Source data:
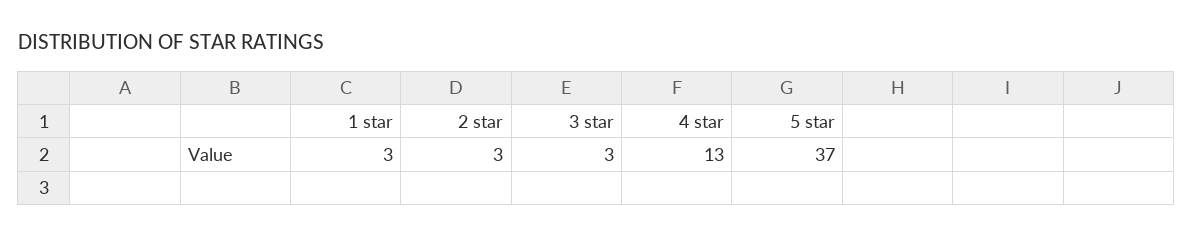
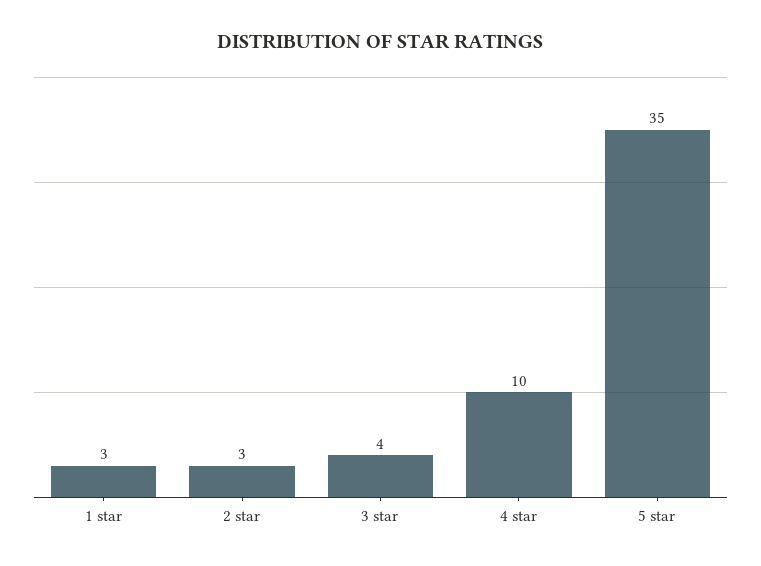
  {
    "1 star": 3,
    "2 star": 3,
-   "3 star": 3,
+   "3 star": 4,
-   "4 star": 13,
+   "4 star": 10,
-   "5 star": 37
+   "5 star": 35
  }

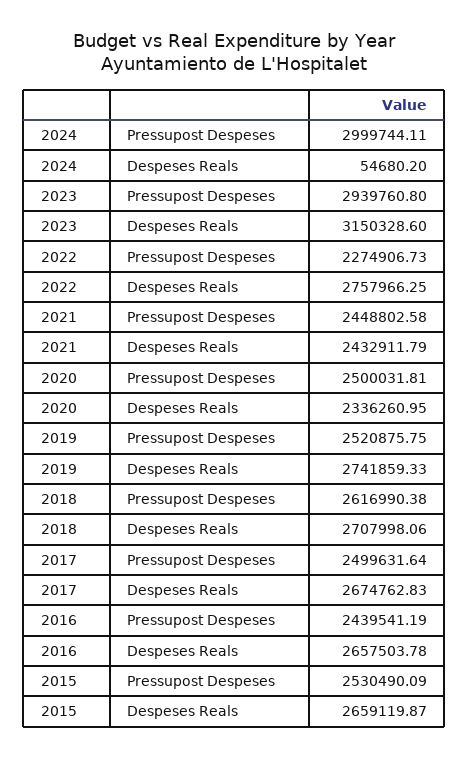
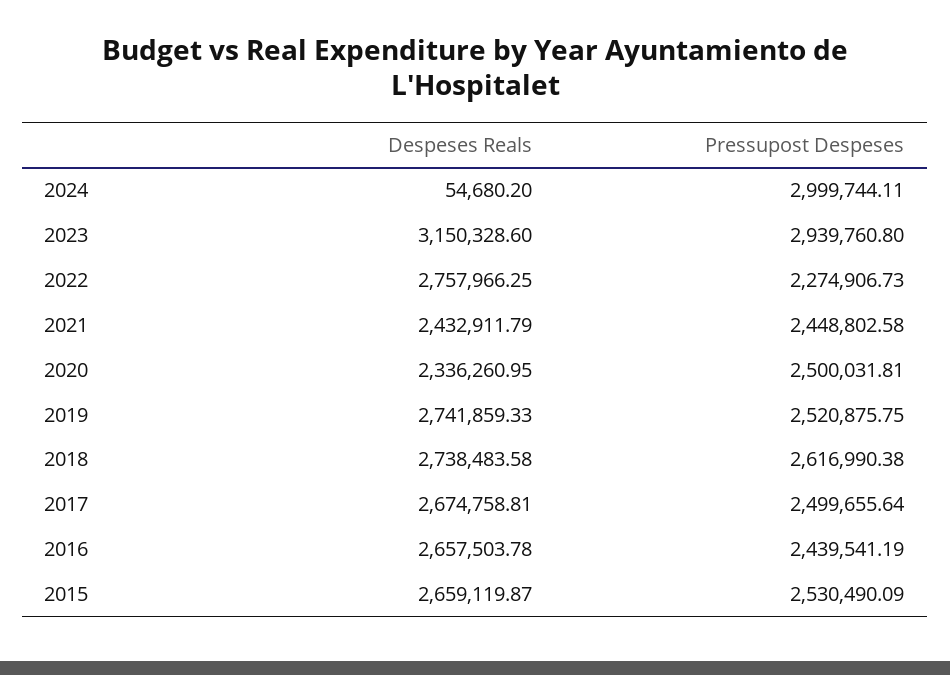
  {
    "2024": {
      "Pressupost Despeses": 2999744.11,
      "Despeses Reals": 54680.2
    },
    "2023": {
      "Pressupost Despeses": 2939760.8,
      "Despeses Reals": 3150328.6
    },
    "2022": {
      "Pressupost Despeses": 2274906.73,
      "Despeses Reals": 2757966.25
    },
    "2021": {
      "Pressupost Despeses": 2448802.58,
      "Despeses Reals": 2432911.79
    },
    "2020": {
      "Pressupost Despeses": 2500031.81,
      "Despeses Reals": 2336260.95
    },
    "2019": {
      "Pressupost Despeses": 2520875.75,
      "Despeses Reals": 2741859.33
    },
    "2018": {
      "Pressupost Despeses": 2616990.38,
-     "Despeses Reals": 2707998.06
+     "Despeses Reals": 2738483.58
    },
    "2017": {
-     "Pressupost Despeses": 2499631.64,
+     "Pressupost Despeses": 2499655.64,
-     "Despeses Reals": 2674762.83
+     "Despeses Reals": 2674758.81
    },
    "2016": {
      "Pressupost Despeses": 2439541.19,
      "Despeses Reals": 2657503.78
    },
    "2015": {
      "Pressupost Despeses": 2530490.09,
      "Despeses Reals": 2659119.87
    }
  }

» REQUIRED ACTION:
Exclude the images and output the lines above exactly.

» ANSWER TO THE EXERCISE:
  {
    "1 star": 3,
    "2 star": 3,
-   "3 star": 3,
+   "3 star": 4,
-   "4 star": 13,
+   "4 star": 10,
-   "5 star": 37
+   "5 star": 35
  }

  {
    "2024": {
      "Pressupost Despeses": 2999744.11,
      "Despeses Reals": 54680.2
    },
    "2023": {
      "Pressupost Despeses": 2939760.8,
      "Despeses Reals": 3150328.6
    },
    "2022": {
      "Pressupost Despeses": 2274906.73,
      "Despeses Reals": 2757966.25
    },
    "2021": {
      "Pressupost Despeses": 2448802.58,
      "Despeses Reals": 2432911.79
    },
    "2020": {
      "Pressupost Despeses": 2500031.81,
      "Despeses Reals": 2336260.95
    },
    "2019": {
      "Pressupost Despeses": 2520875.75,
      "Despeses Reals": 2741859.33
    },
    "2018": {
      "Pressupost Despeses": 2616990.38,
-     "Despeses Reals": 2707998.06
+     "Despeses Reals": 2738483.58
    },
    "2017": {
-     "Pressupost Despeses": 2499631.64,
+     "Pressupost Despeses": 2499655.64,
-     "Despeses Reals": 2674762.83
+     "Despeses Reals": 2674758.81
    },
    "2016": {
      "Pressupost Despeses": 2439541.19,
      "Despeses Reals": 2657503.78
    },
    "2015": {
      "Pressupost Despeses": 2530490.09,
      "Despeses Reals": 2659119.87
    }
  }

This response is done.